L’altare, dove noi celebriamo l’Eucaristia, è il segno stabile, permanente dell’amore del Signore per noi: un segno che ci parla, chiedendoci di rispondere, con l’aiuto di Dio, all’amore di Gesù, vivendo anche noi il comandamento dell’amore.
Vivere nell’amore, come vivere nella verità e nella giustizia, è senz’altro impegnativo: ce lo ricorda proprio oggi il martirio di san Giovanni Battista, vostro patrono. Ce lo ricordano gli altri martiri e santi, le cui reliquie – come si faceva già nell’antichità – sono state messe dentro l’altare; tra di esse, c’è anche una reliquia del «nostro» beato martire, p. Alfredo Cremonesi (sicché questo altare è l’unico, in tutta la Chiesa, che custodisce una reliquia del b. Alfredo).

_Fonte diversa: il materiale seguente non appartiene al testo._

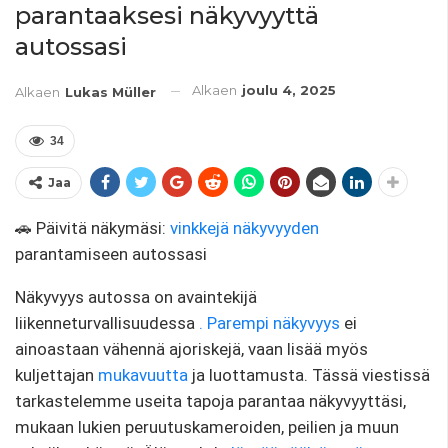
parantaaksesi näkyvyyttä
autossasi
Alkaen
joulu 4, 2025
Alkaen
Lukas Müller
34
Jaa
🚗 Päivitä näkymäsi:
vinkkejä
näkyvyyden
parantamiseen autossasi
Näkyvyys autossa on avaintekijä
liikenneturvallisuudessa
.
Parempi näkyvyys
ei
ainoastaan ​​vähennä ajoriskejä, vaan lisää myös
kuljettajan
mukavuutta
ja luottamusta. Tässä viestissä
tarkastelemme useita tapoja parantaa näkyvyyttäsi,
mukaan lukien peruutuskameroiden, peilien ja muun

L’intercessione e l’esempio di san Giovanni Battista, del beato Alfredo, degli altri martiri e santi ci aiutino, perché, partendo da questo altare, dove siamo accolti alla tavola di Gesù, possiamo poi uscire nella nostra vita di ogni giorno come testimoni dell’amore «non a parole né con la lingua, ma con i fatti e nella verità» (1Gv 3,18).